Deputy Prime Minister - Minister for Reintegration of the Temporarily Occupied Territories Alexey Reznikov stated this at a briefing for UN member states on February 20.
“Crimea is undergoing a total militarization of the peninsula. Russia uses it as a base for the expansion into the Balkans, the Middle East, and the entire Mediterranean. The participation of Russian mercenaries in the war in Libya and Syria is provided from Crimea,” Reznikov said.
According to him, Russia is also committing a large-scale war crime, systematically changing the composition of the population of Crimea, violating the Convention for the Protection of Civilian Persons in Time of War.
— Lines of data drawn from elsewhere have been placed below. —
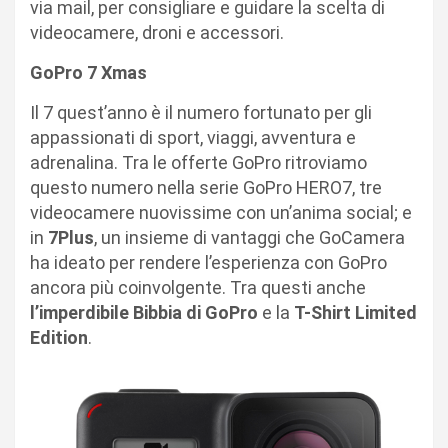
via mail, per consigliare e guidare la scelta di
videocamere, droni e accessori.
GoPro 7 Xmas
Il 7 quest’anno è il numero fortunato per gli
appassionati di sport, viaggi, avventura e
adrenalina. Tra le
offerte GoPro
ritroviamo
questo numero nella serie
GoPro HERO7
, tre
videocamere nuovissime con un’anima social; e
in
7Plus
, un insieme di vantaggi che GoCamera
ha ideato per rendere l’esperienza con GoPro
ancora più coinvolgente. Tra questi anche
l’imperdibile Bibbia di GoPro
e la
T-Shirt Limited
Edition
.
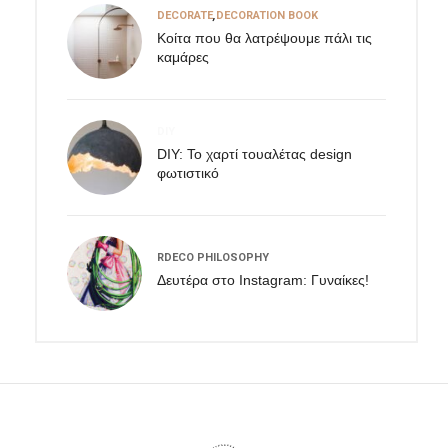
DECORATE
,
DECORATION BOOK
Κοίτα που θα λατρέψουμε πάλι τις
καμάρες
DIY
DIY: Το χαρτί τουαλέτας design
φωτιστικό
RDECO PHILOSOPHY
Δευτέρα στο Instagram: Γυναίκες!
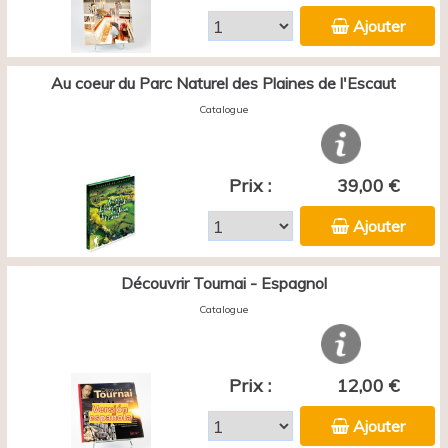
Ajouter
Au coeur du Parc Naturel des Plaines de l'Escaut
Catalogue
Prix :
39,00 €
Ajouter
Découvrir Tournai - Espagnol
Catalogue
Prix :
12,00 €
Ajouter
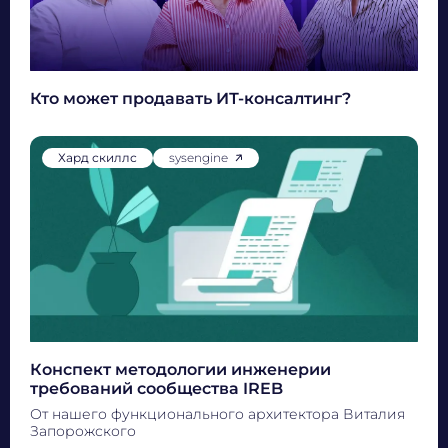
00:00
30:38
10
1x
10
Кто может продавать ИТ-консалтинг?
Хард скиллс
sysengine
Конспект методологии инженерии
требований сообщества IREB
От нашего функционального архитектора Виталия
Запорожского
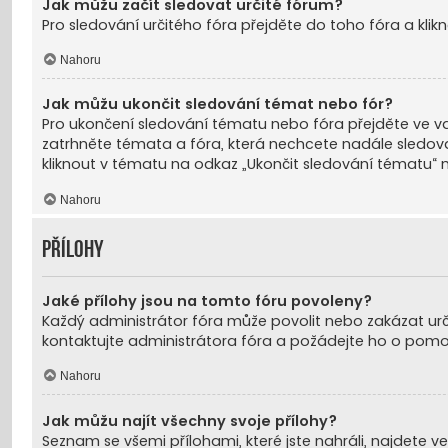
Jak můžu začít sledovat určité fórum?
Pro sledování určitého fóra přejděte do toho fóra a kli
Nahoru
Jak můžu ukončit sledování témat nebo fór?
Pro ukončení sledování tématu nebo fóra přejděte ve v
zatrhněte témata a fóra, která nechcete nadále sledovat
kliknout v tématu na odkaz „Ukončit sledování tématu“ n
Nahoru
Přílohy
Jaké přílohy jsou na tomto fóru povoleny?
Každý administrátor fóra může povolit nebo zakázat určité
kontaktujte administrátora fóra a požádejte ho o pomo
Nahoru
Jak můžu najít všechny svoje přílohy?
Seznam se všemi přílohami, které jste nahráli, najdete ve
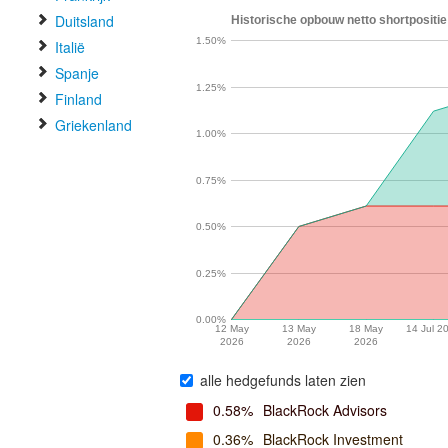
Duitsland
Historische opbouw netto shortpositie
1.50%
Italië
Spanje
1.25%
Finland
Griekenland
1.00%
0.75%
0.50%
0.25%
0.00%
12 May
13 May
18 May
14 Jul 2
2026
2026
2026
alle hedgefunds laten zien
0.58%
BlackRock Advisors
0.36%
BlackRock Investment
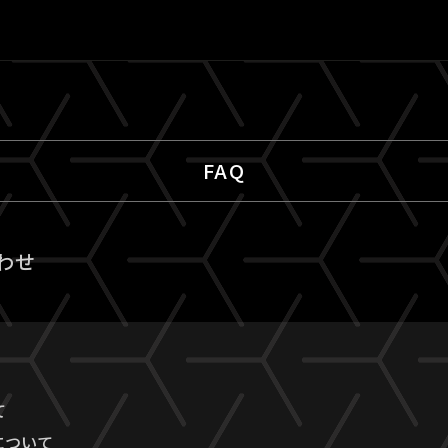
FAQ
わせ
て
について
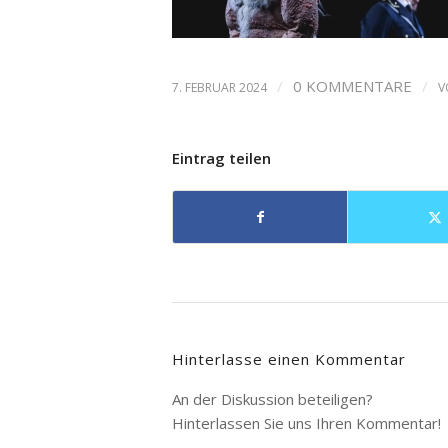
/
0 KOMMENTARE
/
7. FEBRUAR 2024
V
Eintrag teilen
Hinterlasse einen Kommentar
An der Diskussion beteiligen?
Hinterlassen Sie uns Ihren Kommentar!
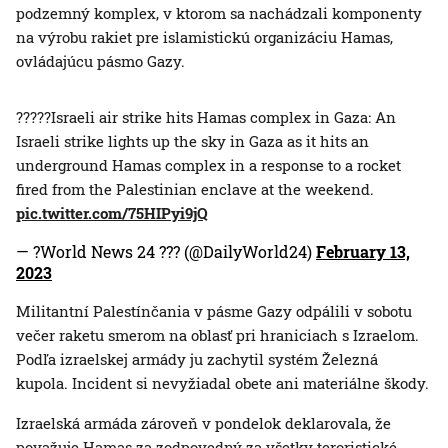
podzemný komplex, v ktorom sa nachádzali komponenty
na výrobu rakiet pre islamistickú organizáciu Hamas,
ovládajúcu pásmo Gazy.
?????Israeli air strike hits Hamas complex in Gaza: An
Israeli strike lights up the sky in Gaza as it hits an
underground Hamas complex in a response to a rocket
fired from the Palestinian enclave at the weekend.
pic.twitter.com/75HIPyi9jQ
— ?World News 24 ??? (@DailyWorld24)
February 13,
2023
Militantní Palestínčania v pásme Gazy odpálili v sobotu
večer raketu smerom na oblasť pri hraniciach s Izraelom.
Podľa izraelskej armády ju zachytil systém Železná
kupola. Incident si nevyžiadal obete ani materiálne škody.
Izraelská armáda zároveň v pondelok deklarovala, že
považuje Hamas za zodpovedný za všetky teroristické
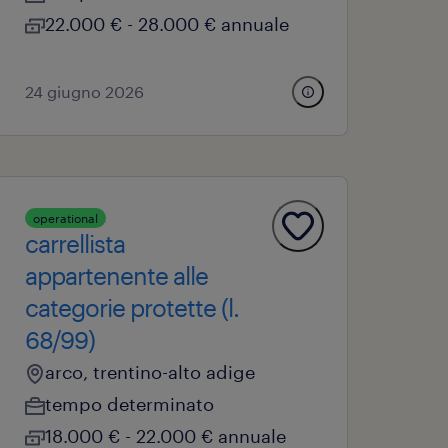
22.000 € - 28.000 € annuale
24 giugno 2026
operational
carrellista
appartenente alle
categorie protette (l.
68/99)
arco, trentino-alto adige
tempo determinato
18.000 € - 22.000 € annuale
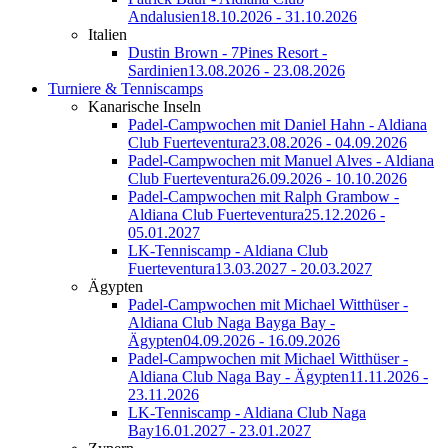
Andalusien
18.10.2026 - 31.10.2026
Italien
Dustin Brown - 7Pines Resort -
Sardinien
13.08.2026 - 23.08.2026
Turniere & Tenniscamps
Kanarische Inseln
Padel-Campwochen mit Daniel Hahn - Aldiana
Club Fuerteventura
23.08.2026 - 04.09.2026
Padel-Campwochen mit Manuel Alves - Aldiana
Club Fuerteventura
26.09.2026 - 10.10.2026
Padel-Campwochen mit Ralph Grambow -
Aldiana Club Fuerteventura
25.12.2026 -
05.01.2027
LK-Tenniscamp - Aldiana Club
Fuerteventura
13.03.2027 - 20.03.2027
Ägypten
Padel-Campwochen mit Michael Witthüser -
Aldiana Club Naga Bayga Bay -
Ägypten
04.09.2026 - 16.09.2026
Padel-Campwochen mit Michael Witthüser -
Aldiana Club Naga Bay - Ägypten
11.11.2026 -
23.11.2026
LK-Tenniscamp - Aldiana Club Naga
Bay
16.01.2027 - 23.01.2027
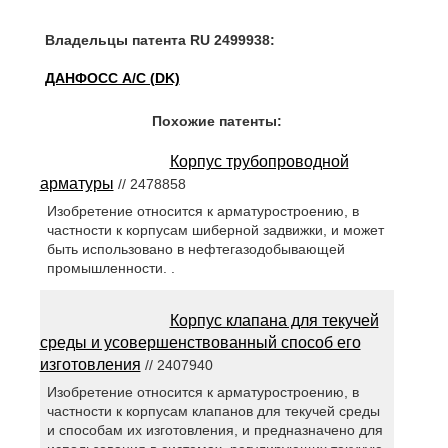
Владельцы патента RU 2499938:
ДАНФОСС А/С (DK)
Похожие патенты:
Корпус трубопроводной
арматуры
// 2478858
Изобретение относится к арматуростроению, в
частности к корпусам шиберной задвижки, и может
быть использовано в нефтегазодобывающей
промышленности. .
Корпус клапана для текучей
среды и усовершенствованный способ его
изготовления
// 2407940
Изобретение относится к арматуростроению, в
частности к корпусам клапанов для текучей среды
и способам их изготовления, и предназначено для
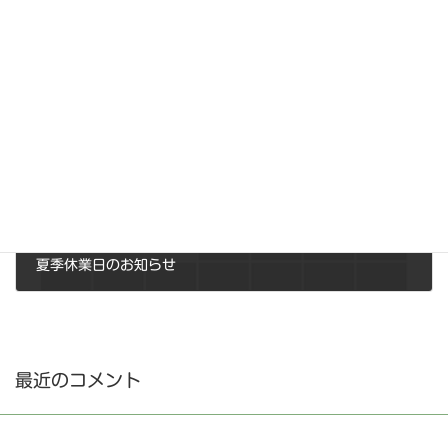
次の記事
夏季休業日のお知らせ
2021年8月9日
最近のコメント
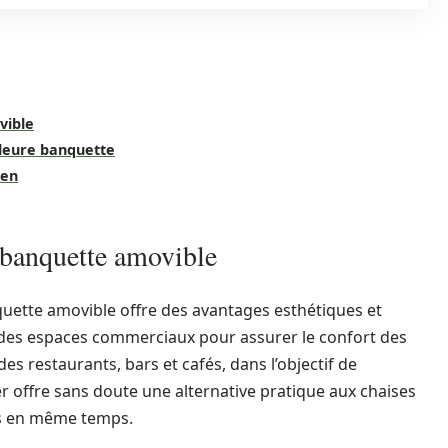
vible
lleure banquette
ien
e banquette amovible
nquette amovible offre des avantages esthétiques et
ans des espaces commerciaux pour assurer le confort des
 des restaurants, bars et cafés, dans l’objectif de
er offre sans doute une alternative pratique aux chaises
ents en même temps.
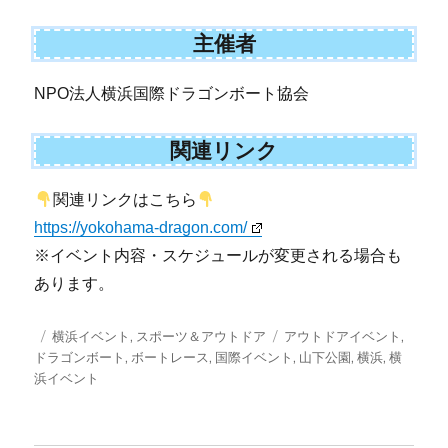
主催者
NPO法人横浜国際ドラゴンボート協会
関連リンク
関連リンクはこちら
https://yokohama-dragon.com/
※イベント内容・スケジュールが変更される場合も
あります。
投
カ
タ
横浜イベント
,
スポーツ＆アウトドア
アウトドアイベント
,
稿
テ
グ
ドラゴンボート
,
ボートレース
,
国際イベント
,
山下公園
,
横浜
,
横
日:
ゴ
浜イベント
リ
ー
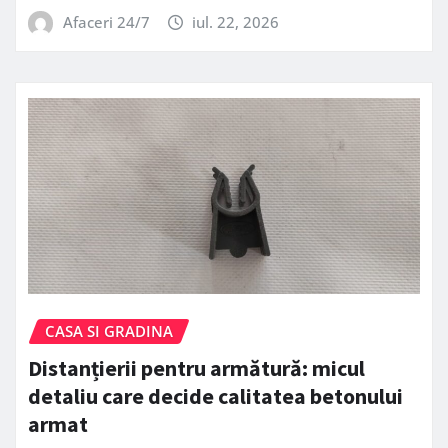
Afaceri 24/7
iul. 22, 2026
CASA SI GRADINA
Distanțierii pentru armătură: micul
detaliu care decide calitatea betonului
armat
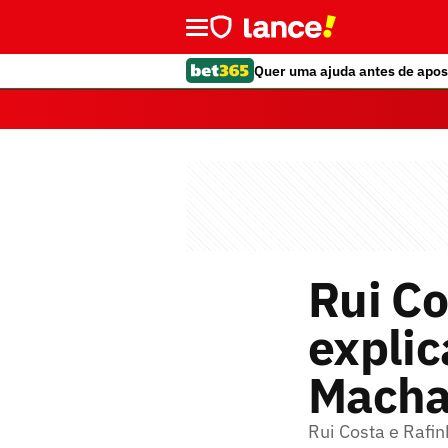
Quer uma ajuda antes de apos
Rui Co
explic
Mach
Rui Costa e Raf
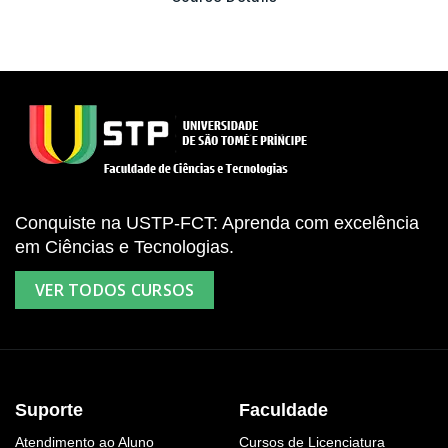
Conquiste na USTP-FCT: Aprenda com excelência
em Ciências e Tecnologias.
VER TODOS CURSOS
Suporte
Faculdade
Atendimento ao Aluno
Cursos de Licenciatura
“Over 500,000 people from the Russian Federation have already been brought there (to occupied Crimea) to reduce the number of ethnic Ukrainians and the indigenous people - the Crimean Tatars. During the temporary occupation, about 25% of the population has been replaced", - the official said.
He stressed that the sharp increase in population and large-scale military construction leads to the barbaric exploitation of water resources and disruptions in water supply, the destruction of the unique ecosystem of Crimea.
"So the challenges go far beyond purely Ukrainian ones. They are at least of European scale. And the reason for these challenges is Russian aggression", - Reznikov stressed.
What is known
- On December 16, the UN General Assembly adopted a resolution condemning human rights abuses in occupied Crimea, imposing Russian citizenship, conducting illegal election campaigns and voting, changing the population of the peninsula, and suppressing national identity.
- By 2014, Ukraine provided 85% of Crimea's freshwater needs through the North Crimean Canal. After Russia's occupation of Crimea, water supplies to Crimea were cut off.